Experimentation and prototyping are likely the only way to get the right answer for a given game, so I encourage keeping code easy to re-work into different loop paradigms. My thoughts:

  1. Logic and Render in different loops will have many of the same issues that placing logic into a Web Worker will have. Listing them here:
  2. Logic and Render in different loops will add latency.
    • The updates must occur before the draw calls come, but there is nothing keeping the timing close together. So, there will be 'idle' time between the logic update and render code.
  3. Logic and Render in different loops may cause strobing or beat patterns.
    • A simple approach will simply try to update both at 60hz, but as the timers are uncorrelated they may drift and result in some frames with more than 1 logic update, or even no logic updates.
  4. Some logic doesn't need to run at 60Hz.
    • For example decorative physics and AI planning updates are often suggested to be run less frequently to reduce CPU load.
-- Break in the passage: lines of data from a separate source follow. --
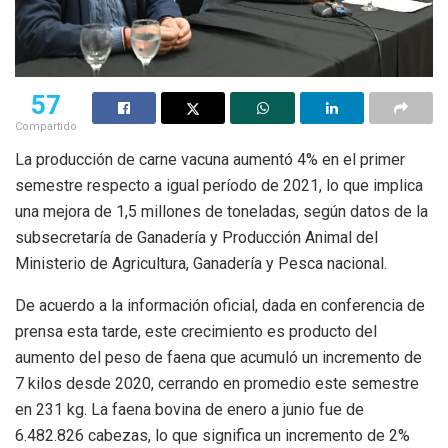
57
Compartido
La producción de carne vacuna aumentó 4% en el primer
semestre respecto a igual período de 2021, lo que implica
una mejora de 1,5 millones de toneladas, según datos de la
subsecretaría de Ganadería y Producción Animal del
Ministerio de Agricultura, Ganadería y Pesca nacional.
De acuerdo a la información oficial, dada en conferencia de
prensa esta tarde, este crecimiento es producto del
aumento del peso de faena que acumuló un incremento de
7 kilos desde 2020, cerrando en promedio este semestre
en 231 kg. La faena bovina de enero a junio fue de
6.482.826 cabezas, lo que significa un incremento de 2%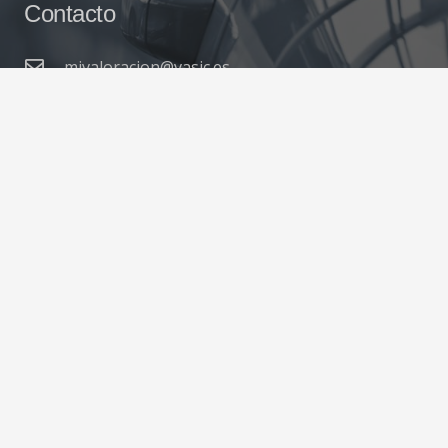
Contacto
mivaloracion@vasic.es
(+34) 944 05 27 86
Avda. Txomin Garat 17 – 48004 Bilbao (Bizkaia)
© 2022 Mi valoración
Aviso Legal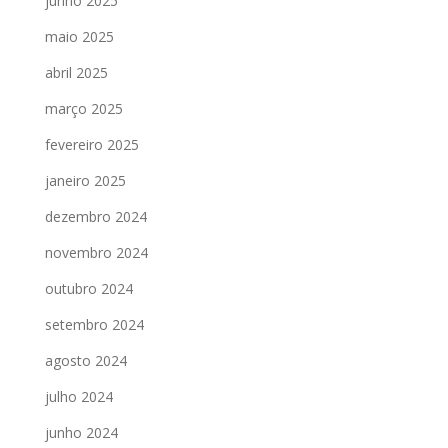
junho 2025
maio 2025
abril 2025
março 2025
fevereiro 2025
janeiro 2025
dezembro 2024
novembro 2024
outubro 2024
setembro 2024
agosto 2024
julho 2024
junho 2024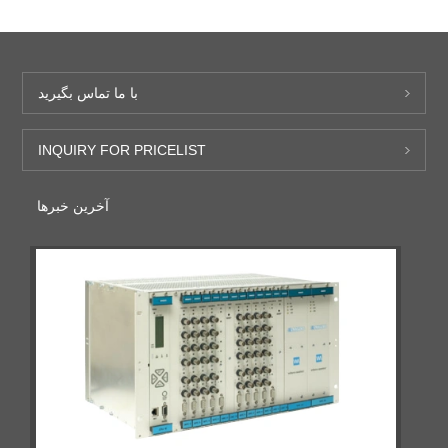
با ما تماس بگیرید
INQUIRY FOR PRICELIST
آخرین خبرها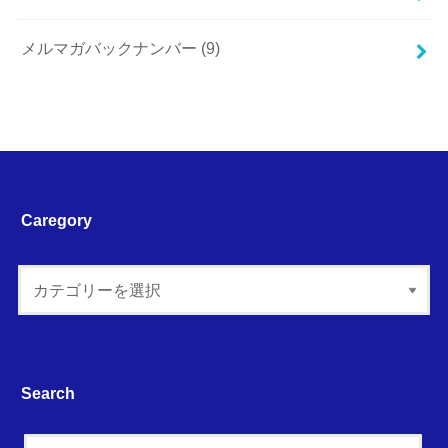
メルマガバックナンバー
(9)
Caregory
Search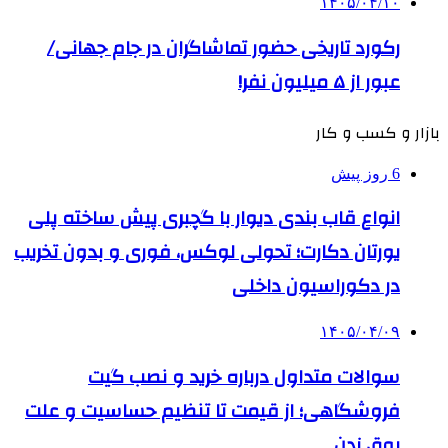
۱۴۰۵/۰۴/۱۰
رکورد تاریخی حضور تماشاگران در جام جهانی/
عبور از ۵ میلیون نفر!
بازار و کسب و کار
6 روز پیش
انواع قاب بندی دیوار با گچبری پیش ساخته پلی
یورتان دکارت؛ تحولی لوکس، فوری و بدون تخریب
در دکوراسیون داخلی
۱۴۰۵/۰۴/۰۹
سوالات متداول درباره خرید و نصب گیت
فروشگاهی؛ از قیمت تا تنظیم حساسیت و علت
بوق زدن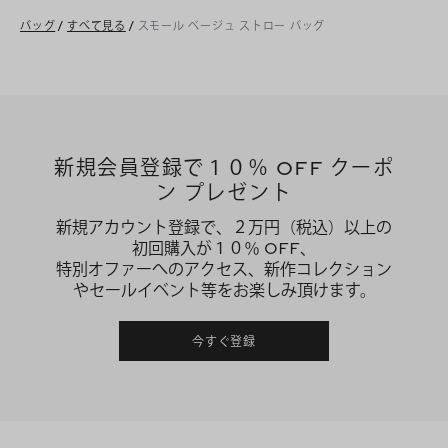
バッグ
/
すべて見る
/
スモール ベージュ ストロー バッグ
新規会員登録で１０％ OFF クーポ
ン プレゼント
新規アカウント登録で、２万円（税込）以上の
初回購入が１０％ OFF、
特別オファーへのアクセス、新作コレクション
やセールイベント等をお楽しみ頂けます。
今すぐ登録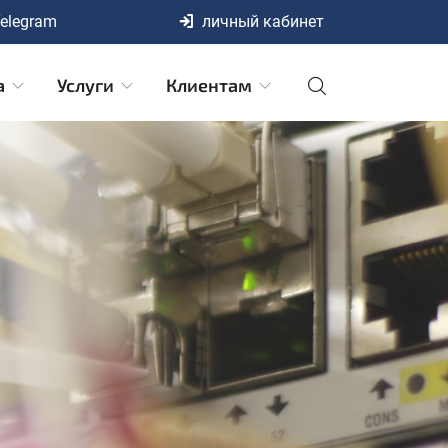
elegram
личный кабинет
а
Услуги
Клиентам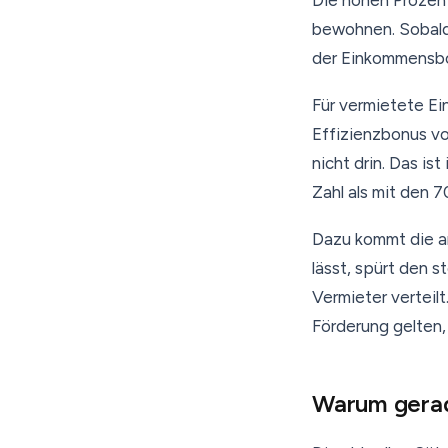
Die hohen Prozent
bewohnen. Sobald
der Einkommensbo
Für vermietete Ei
Effizienzbonus von
nicht drin. Das is
Zahl als mit den 
Dazu kommt die an
lässt, spürt den s
Vermieter verteil
Förderung gelten,
Warum gerad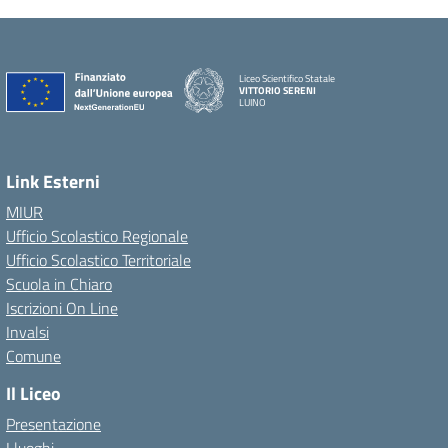
Liceo Scientifico Statale
VITTORIO SERENI
LUINO
Link Esterni
MIUR
Ufficio Scolastico Regionale
Ufficio Scolastico Territoriale
Scuola in Chiaro
Iscrizioni On Line
Invalsi
Comune
Il Liceo
Presentazione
They can either be rendered as moving less often, or animation can tween them to keep things moving smoothly.
  5. Network communication may not need to run at 60Hz, and might be necessary even when Request Animation Frame is not calling your draw function.
    • E.g. if a browser stops calling your draw function from R.A.F. you may still be receiving data via Web Sockets and want to keep a logic update ticking occasionally to deal with that.